Es stand aber eine noch größere Herausforderung an. Am kommenden Wochenende sei Schützenfest im Ort. Und da strömten sicher tausend Menschen ins Festzelt, um gemeinsam zu feiern. Ihr Freundeskreis hätte leider beschlossen, dass jeder mal an der Reihe sei, nach vorne zum Tresen zu gehen und für den ganzen Tisch die Getränke zu holen. Wie schrecklich wäre das, wenn sie etwas verschütten würde und alle das mitbekämen. Peinlich, sogar extrem peinlich wäre das für sie. Allein schon der Weg zur Theke, an den Tischen vorbei … Sie könnte ja stolpern oder sich ungeschickt verhalten und damit auffallen … „Und dann habe ich ja noch die Riesenangst, rot zu werden. Das kann ich dann ja gar nicht mehr stoppen.“ Der Horror stand ihr vorauseilend ins Gesicht geschrieben. 

Fräulein Maria ließ keine Möglichkeit aus, vorherzusagen, was alles passieren könnte, wenn …

Ich unterbrach sie nach einigen Minuten ihrer quälenden Prophezeiungen.

„Sie sehen das viel zu positiv!“, warf ich ein. Und: „Das ist ja viel zu harmlos gedacht. Wissen Sie, was am kommenden Wochenende im Festzelt wirklich passieren wird?“ – Nein, das wisse sie nicht, entgegnete sie ziemlich konsterniert. 

„Dann hören Sie mir mal genau zu. Ich sage Ihnen, was passieren wird! Also, wenn Sie zur Theke gehen müssen, weil Sie an der Reihe sind, unterbrechen alle, aber auch wirklich alle Gäste im ganzen Festzelt auf einen Schlag ihre Unterhaltung. ‚Da!‘, rufen sie sich zu … ‚Fräulein Maria geht zum Tresen.‘ Die Gespräche verstummen. Ohne Ausnahme. Tausend Augenpaare verfolgen jeden Ihrer Schritte. Sie werden von allen Seiten fassungslos angestarrt. Jeder im Zelt ist fokussiert auf Ihren Gang. Man kann eine Stecknadel fallen hören. Und alle fragen sich, ob Sie heil an der Theke ankommen werden. Verstehen Sie?!“ – Irgendwie verstand sie das alles nicht. 

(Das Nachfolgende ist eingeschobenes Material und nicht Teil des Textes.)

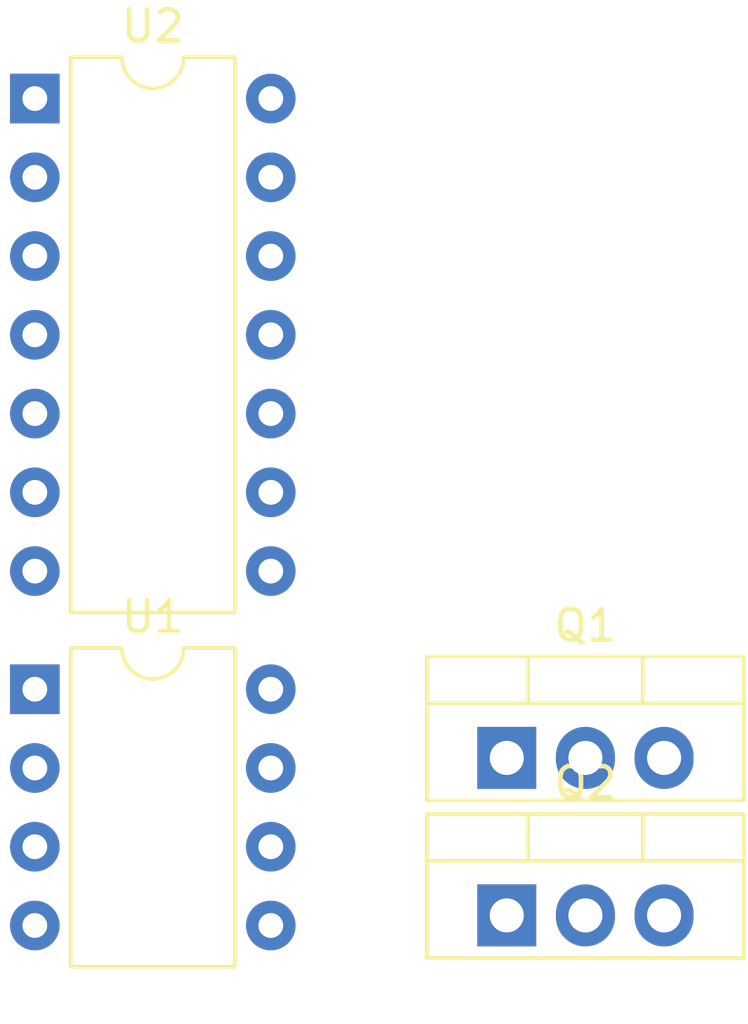
<source format=kicad_pcb>
(kicad_pcb (version 20221018) (generator pcbnew)

  (general
    (thickness 1.6)
  )

  (paper "A4")
  (layers
    (0 "F.Cu" signal)
    (31 "B.Cu" signal)
    (32 "B.Adhes" user "B.Adhesive")
    (33 "F.Adhes" user "F.Adhesive")
    (34 "B.Paste" user)
    (35 "F.Paste" user)
    (36 "B.SilkS" user "B.Silkscreen")
    (37 "F.SilkS" user "F.Silkscreen")
    (38 "B.Mask" user)
    (39 "F.Mask" user)
    (40 "Dwgs.User" user "User.Drawings")
    (41 "Cmts.User" user "User.Comments")
    (42 "Eco1.User" user "User.Eco1")
    (43 "Eco2.User" user "User.Eco2")
    (44 "Edge.Cuts" user)
    (45 "Margin" user)
    (46 "B.CrtYd" user "B.Courtyard")
    (47 "F.CrtYd" user "F.Courtyard")
    (48 "B.Fab" user)
    (49 "F.Fab" user)
    (50 "User.1" user)
    (51 "User.2" user)
    (52 "User.3" user)
    (53 "User.4" user)
    (54 "User.5" user)
    (55 "User.6" user)
    (56 "User.7" user)
    (57 "User.8" user)
    (58 "User.9" user)
  )

  (setup
    (pad_to_mask_clearance 0)
    (pcbplotparams
      (layerselection 0x00010fc_ffffffff)
      (plot_on_all_layers_selection 0x0000000_00000000)
      (disableapertmacros false)
      (usegerberextensions false)
      (usegerberattributes true)
      (usegerberadvancedattributes true)
      (creategerberjobfile true)
      (dashed_line_dash_ratio 12.000000)
      (dashed_line_gap_ratio 3.000000)
      (svgprecision 4)
      (plotframeref false)
      (viasonmask false)
      (mode 1)
      (useauxorigin false)
      (hpglpennumber 1)
      (hpglpenspeed 20)
      (hpglpendiameter 15.000000)
      (dxfpolygonmode true)
      (dxfimperialunits true)
      (dxfusepcbnewfont true)
      (psnegative false)
      (psa4output false)
      (plotreference true)
      (plotvalue true)
      (plotinvisibletext false)
      (sketchpadsonfab false)
      (subtractmaskfromsilk false)
      (outputformat 1)
      (mirror false)
      (drillshape 1)
      (scaleselection 1)
      (outputdirectory "")
    )
  )

  (net 0 "")
  (net 1 "VCC")
  (net 2 "Net-(Q1-G)")
  (net 3 "/sw_node")
  (net 4 "Net-(Q2-G)")
  (net 5 "GND")
  (net 6 "Vdrive")
  (net 7 "unconnected-(U1-IN-Pad2)")
  (net 8 "unconnected-(U1-~{SD}-Pad3)")
  (net 9 "/gate_low")
  (net 10 "/gate_high")
  (net 11 "Net-(D1-K)")
  (net 12 "unconnected-(U2-Pad1)")
  (net 13 "unconnected-(U2-Pad2)")
  (net 14 "unconnected-(U2-Pad3)")
  (net 15 "unconnected-(U2-Pad4)")
  (net 16 "unconnected-(U2-Pad5)")
  (net 17 "unconnected-(U2-Pad6)")
  (net 18 "unconnected-(U2E-GND-Pad7)")
  (net 19 "unconnected-(U2-Pad8)")
  (net 20 "unconnected-(U2-Pad9)")
  (net 21 "unconnected-(U2-Pad10)")
  (net 22 "unconnected-(U2-Pad11)")
  (net 23 "unconnected-(U2-Pad12)")
  (net 24 "unconnected-(U2-Pad13)")
  (net 25 "unconnected-(U2E-VCC-Pad14)")

  (footprint "Package_TO_SOT_THT:TO-220-3_Vertical" (layer "F.Cu") (at 53.34 51.745))

  (footprint "Package_TO_SOT_THT:TO-220-3_Vertical" (layer "F.Cu") (at 53.34 46.665))

  (footprint "Package_DIP:DIP-14_W7.62mm" (layer "F.Cu") (at 38.1 25.4))

  (footprint "Package_DIP:DIP-8_W7.62mm" (layer "F.Cu") (at 38.1 44.45))

)

</source>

Und weiter: „Das ist noch nicht alles. In der Tagesschau des Ersten Deutschen Fernsehens wird der Nachrichtensprecher Karl-Heinz Köpcke (so hieß er damals) am selben Abend eindringlich verkünden: ‚Bestürzender Vorfall beim Schützenfest in K.! Fräulein Maria ist rot geworden!‘ – Puterrot! Mit Foto im Fernsehen! Die ganze Nation kennt jetzt Ihr Schicksal!“ 

Maria lachte verhalten, gönnte sich aber einen tiefen Atemzug. Ihr Körper entspannte sich. „Nee“, widersprach sie, „so schlimm wird es schon nicht werden …“

Zwei Wochen später berichtete sie, dass es ein schöner Abend gewesen sei. Sie hätten viel Freude gehabt. Und es sei auch alles glatt gegangen. Selbst ihr Gang zur Theke. Und rot geworden sei sie auch nicht. 

Aber es war noch etwas anderes passiert. „Sagen Sie mal, Herr Rupp …“, Maria überlegte kurz und fuhr fort: „Kann es sein, dass meine Arbeitskollegen, mit denen ich am Mittagstisch zusammensitze, irgendwie unsicher sind?“ – „Wie kommen Sie denn zu dieser Vermutung?“, fragte ich sie. Sie lächelte. „Ich habe mir vor einigen Tagen einen Ruck gegeben – und bei der Suppe hochgeschaut. Und da habe ich gesehen, dass alle still und irgendwie verlegen nach unten in ihr Essen geguckt haben. Sind die vielleicht auch alle schüchtern? Und kann es sein, dass ich mir die ganze Zeit nur etwas vorgemacht habe?“

So ist es. Das „Fräulein“ hat sie sich auch schnell abgewöhnt. Die Bezeichnung „Frau“ würde ihr doch eher gerecht, meinte sie am Schluss. 

Manchmal helfen Übertreibungen und Provokationen, die Maßstäbe wieder geradezurücken. Sich selbst nicht mehr so wichtig zu nehmen. Und vor allem: sich nicht mehr als Mittelpunkt der Welt zu sehen, um den sich alles dreht.